Seeking a loan? Which is a better option among loan against mutual funds or a personal loan? Well, loans against mutual funds allow you to borrow by putting your mutual fund investment as collateral with a financial institution and as the loan is backed by an asset class, interest rates are usually lower than that of a personal loan. The interest rates on mutual fund loans vary from 10-12% per annum. While personal loans carry interest rates over around 15 to 20 per cent depending upon various other factors. One cannot redeem the mutual fund units as long as they are pledged with the bank or the fina and the bank can redeem it in case of default.
Jitendra Solanki, Investment Adivsor told Zee Business Online, ''Each bank offers a loan against mutual fund as per a list of approved mutual funds. It is an agreement which gives bank to own, sale and hold your investments. The institution has a complete right to sell your fund in case of defaults or non-payment of loan. The limit of the loan amount is typically up to 50 to 60% of the net asset value of the mutual fund units pledged in case of equity.
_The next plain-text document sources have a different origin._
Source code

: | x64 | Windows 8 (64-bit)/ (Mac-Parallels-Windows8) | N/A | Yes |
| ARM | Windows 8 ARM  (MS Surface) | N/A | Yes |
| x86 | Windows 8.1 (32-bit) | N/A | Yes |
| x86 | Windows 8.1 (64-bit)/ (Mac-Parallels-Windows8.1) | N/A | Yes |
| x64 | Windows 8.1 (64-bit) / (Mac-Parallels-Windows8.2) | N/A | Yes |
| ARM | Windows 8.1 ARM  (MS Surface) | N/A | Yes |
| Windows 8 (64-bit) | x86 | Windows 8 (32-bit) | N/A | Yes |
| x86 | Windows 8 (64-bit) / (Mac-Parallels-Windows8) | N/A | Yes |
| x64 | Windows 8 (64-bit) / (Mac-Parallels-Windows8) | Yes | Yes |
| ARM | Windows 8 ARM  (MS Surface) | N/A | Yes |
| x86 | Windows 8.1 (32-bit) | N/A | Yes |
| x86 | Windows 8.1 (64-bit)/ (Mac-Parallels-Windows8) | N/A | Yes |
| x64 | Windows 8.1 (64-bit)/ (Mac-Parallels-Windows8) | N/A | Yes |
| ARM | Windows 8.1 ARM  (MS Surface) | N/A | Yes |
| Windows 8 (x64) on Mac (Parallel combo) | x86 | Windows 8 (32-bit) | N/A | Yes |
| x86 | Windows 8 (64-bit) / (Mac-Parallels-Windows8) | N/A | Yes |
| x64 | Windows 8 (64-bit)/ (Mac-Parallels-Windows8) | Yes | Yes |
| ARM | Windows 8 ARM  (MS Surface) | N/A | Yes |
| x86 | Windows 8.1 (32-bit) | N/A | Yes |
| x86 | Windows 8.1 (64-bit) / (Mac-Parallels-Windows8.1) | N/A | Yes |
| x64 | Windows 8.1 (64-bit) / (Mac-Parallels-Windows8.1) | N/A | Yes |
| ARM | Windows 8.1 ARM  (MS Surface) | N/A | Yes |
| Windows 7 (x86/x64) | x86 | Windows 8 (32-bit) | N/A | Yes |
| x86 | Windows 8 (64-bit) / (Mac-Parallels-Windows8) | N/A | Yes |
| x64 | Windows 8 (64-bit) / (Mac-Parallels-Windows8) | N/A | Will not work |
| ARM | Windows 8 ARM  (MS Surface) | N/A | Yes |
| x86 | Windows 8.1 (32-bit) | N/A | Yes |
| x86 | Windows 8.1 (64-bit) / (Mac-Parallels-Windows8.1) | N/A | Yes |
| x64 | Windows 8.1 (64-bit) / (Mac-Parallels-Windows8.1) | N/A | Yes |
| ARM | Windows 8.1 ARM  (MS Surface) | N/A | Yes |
Why loans against mutual funds are better than personal loans:
1. Low interest rates:
The loan against mutual funds are backed by a collateral or a security and hence has a lower interest rate as compared to personal loans. ''Personal loans are given on the basis of income, while loans against securities are given as per percentage on NAV of your funds. Personal loans are typically way higher (15 to 20%) on interest rates as compared to loans against mutual funds (10 to 12%),'' explained Solanki.
2. Quick liquid capital:
Mutual funds can fetch you fast capital in case of a requirement. It carries a value and bank can give you a definate amount against your securities. Hence, it is a good option to invest your money in mutual funds as it not only acts as an investment but can generate you some liquid when required.
3. Investment remains intact:
The most viable benefit of loans against mutual fund is that your investments remain intact. Your SIP or further addition keeps adding uo to your mutual fund value, in case NAV of your holdings increase, you could ask your bank to readjust the interest rates or repay the partial loan amount.
The personal loans are way easier to process and this is why most of the people run behind it. But it is always better to have a loan against a security due to lower interest rates, secured backup and alive investment.
However, pledging mutual funds or securities should be the last option, because mutual funds are subject to market risks. For example if you have taken a loan of Rs 1 lakh against a mutual fund corpus of Rs 2 lakh. In case the market goes down on correction, the value of your mutual fund corpus dips to Rs 1.6 lakh, the bank may ask you to deposit or pay Rs 20,000 to level for the gap or it can sell your mutual fund holding.